Ein weiterer Vorteil: Ein vegetarischer Hot Pot lässt sich gut mit einer gemischten Tischrunde kombinieren, in der nicht alle auf Fleisch verzichten möchten. Mit der passenden Ausstattung müssen Sie sich nicht entscheiden, sondern können beide Vorlieben gleichzeitig bedienen.

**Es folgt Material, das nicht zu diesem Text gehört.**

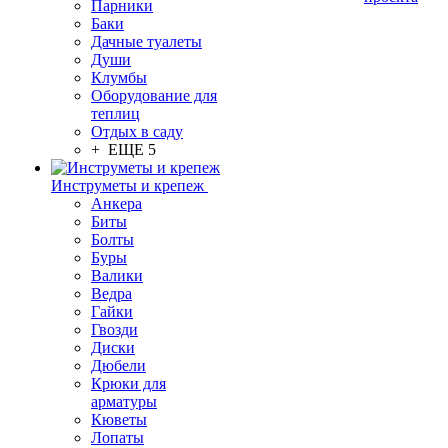
Парники
Баки
Дачные туалеты
Души
Клумбы
Оборудование для
теплиц
Отдых в саду
+ ЕЩЕ 5
Инструметы и крепеж
Анкера
Биты
Болты
Буры
Валики
Ведра
Гайки
Гвозди
Диски
Дюбели
Крюки для
арматуры
Кюветы
Лопаты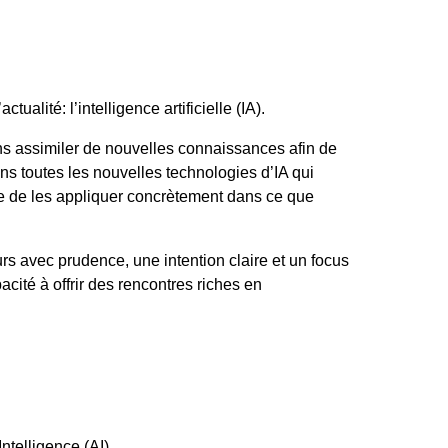
lité: l’intelligence artificielle (IA).
vons assimiler de nouvelles connaissances afin de
ns toutes les nouvelles technologies d’IA qui
e de les appliquer concrètement dans ce que
ours avec prudence, une intention claire et un focus
acité à offrir des rencontres riches en
telligence (AI).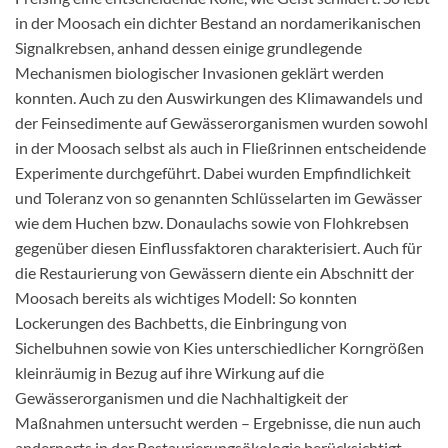
in der Moosach ein dichter Bestand an nordamerikanischen
Signalkrebsen, anhand dessen einige grundlegende
Mechanismen biologischer Invasionen geklärt werden
konnten. Auch zu den Auswirkungen des Klimawandels und
der Feinsedimente auf Gewässerorganismen wurden sowohl
in der Moosach selbst als auch in Fließrinnen entscheidende
Experimente durchgeführt. Dabei wurden Empfindlichkeit
und Toleranz von so genannten Schlüsselarten im Gewässer
wie dem Huchen bzw. Donaulachs sowie von Flohkrebsen
gegenüber diesen Einflussfaktoren charakterisiert. Auch für
die Restaurierung von Gewässern diente ein Abschnitt der
Moosach bereits als wichtiges Modell: So konnten
Lockerungen des Bachbetts, die Einbringung von
Sichelbuhnen sowie von Kies unterschiedlicher Korngrößen
kleinräumig in Bezug auf ihre Wirkung auf die
Gewässerorganismen und die Nachhaltigkeit der
Maßnahmen untersucht werden – Ergebnisse, die nun auch
andernorts in der Restaurierungsökologie berücksichtigt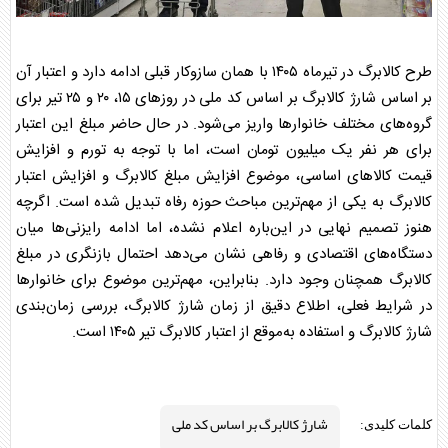
طرح
کالابرگ
در تیرماه ۱۴۰۵ با همان سازوکار قبلی ادامه دارد و اعتبار آن
بر اساس
شارژ کالابرگ بر اساس کد ملی
در روزهای ۱۵، ۲۰ و ۲۵ تیر برای
گروه‌های مختلف خانوارها واریز می‌شود. در حال حاضر مبلغ این اعتبار
برای هر نفر یک میلیون تومان است، اما با توجه به تورم و افزایش
قیمت کالاهای اساسی، موضوع
افزایش مبلغ کالابرگ
و
افزایش اعتبار
کالابرگ
به یکی از مهم‌ترین مباحث حوزه رفاه تبدیل شده است. اگرچه
هنوز تصمیم نهایی در این‌باره اعلام نشده، اما ادامه رایزنی‌ها میان
دستگاه‌های اقتصادی و رفاهی نشان می‌دهد احتمال بازنگری در مبلغ
کالابرگ
همچنان وجود دارد. بنابراین، مهم‌ترین موضوع برای خانوارها
در شرایط فعلی، اطلاع دقیق از
زمان شارژ کالابرگ
، بررسی
زمان‌بندی
شارژ کالابرگ
و استفاده به‌موقع از اعتبار
کالابرگ تیر ۱۴۰۵
است.
شارژ کالابرگ بر اساس کد ملی
کلمات کلیدی: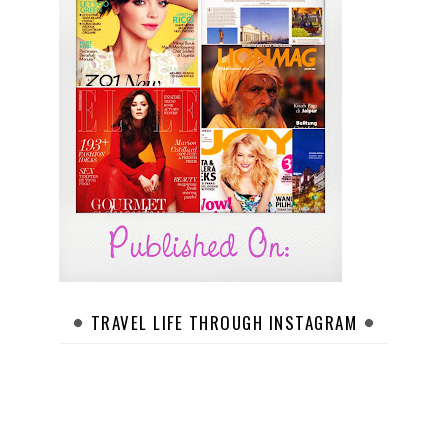
TRAVEL LIFE THROUGH INSTAGRAM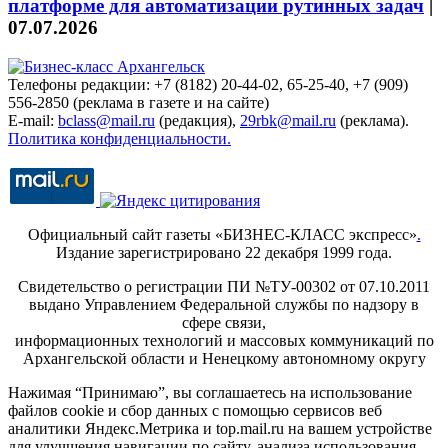
платформе для автоматизации рутинных задач
|
07.07.2026
Телефоны редакции: +7 (8182) 20-44-02, 65-25-40, +7 (909)
556-2850 (реклама в газете и на сайте)
E-mail:
bclass@mail.ru
(редакция),
29rbk@mail.ru
(реклама).
Политика конфиденциальности.
Официальный сайт газеты «БИЗНЕС-КЛАСС экспресс»
.
Издание зарегистрировано 22 декабря 1999 года.
Свидетельство о регистрации ПИ №ТУ-00302 от 07.10.2011
выдано Управлением Федеральной службы по надзору в
сфере связи,
информационных технологий и массовых коммуникаций по
Архангельской области и Ненецкому автономному округу
Нажимая “Принимаю”, вы соглашаетесь на использование
файлов cookie и сбор данных с помощью сервисов веб
аналитики Яндекс.Метрика и top.mail.ru на вашем устройстве
для улучшения навигации по сайту, анализа использования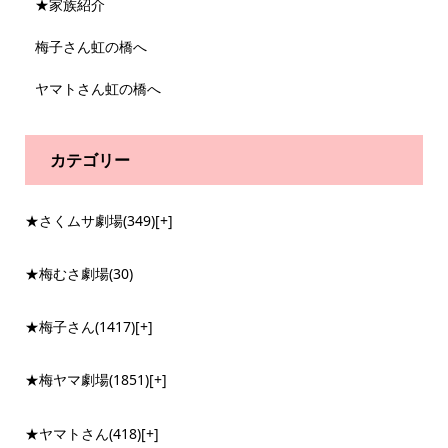
★家族紹介
梅子さん虹の橋へ
ヤマトさん虹の橋へ
カテゴリー
★さくムサ劇場
(349)
[+]
★梅むさ劇場
(30)
★梅子さん
(1417)
[+]
★梅ヤマ劇場
(1851)
[+]
★ヤマトさん
(418)
[+]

Die richtige Brühe ohne tierische Zutaten
Als Basis eignet sich eine klare Gemüsebrühe aus Karotten, Lauch, Sellerie und Zwiebeln, die mit Ingwer und Frühlingszwiebeln zusätzliches Aroma bekommt. Auch eine Pilzbrühe ist eine hervorragende vegetarische Option: Getrocknete Shiitake- oder andere Pilze ziehen über längere Zeit im Sud und geben ihm einen kräftigen, erdigen Geschmack, ganz ohne Fleisch oder Fisch. Mehr zu den unterschiedlichen Brühe-Varianten allgemein lesen Sie im Ratgeber Brühe: mild bis scharf.
Achten Sie bei fertigen Brühepasten oder -würfeln aus dem Handel darauf, ob tierische Bestandteile wie Fischsauce oder Hühnerfond enthalten sind – nicht jede fertige Basis ist automatisch vegetarisch.
Gemüse, Pilze und Tofu als Hauptdarsteller
Ohne Fleisch und Fisch rücken Gemüse, Pilze und Tofu stärker in den Mittelpunkt, weshalb sich eine größere Vielfalt besonders lohnt: Blattgemüse, Wurzelgemüse, verschiedene Pilzsorten, Mais und Kartoffeln bieten unterschiedliche Texturen und Garzeiten. Fester Tofu behält seine Form gut beim Garen, während weicherer Seidentofu eine cremigere Konsistenz mitbringt. Auch Glasnudeln oder Reisnudeln lassen sich gut gegen Ende in die Brühe geben, um den Abend sättigend abzurunden.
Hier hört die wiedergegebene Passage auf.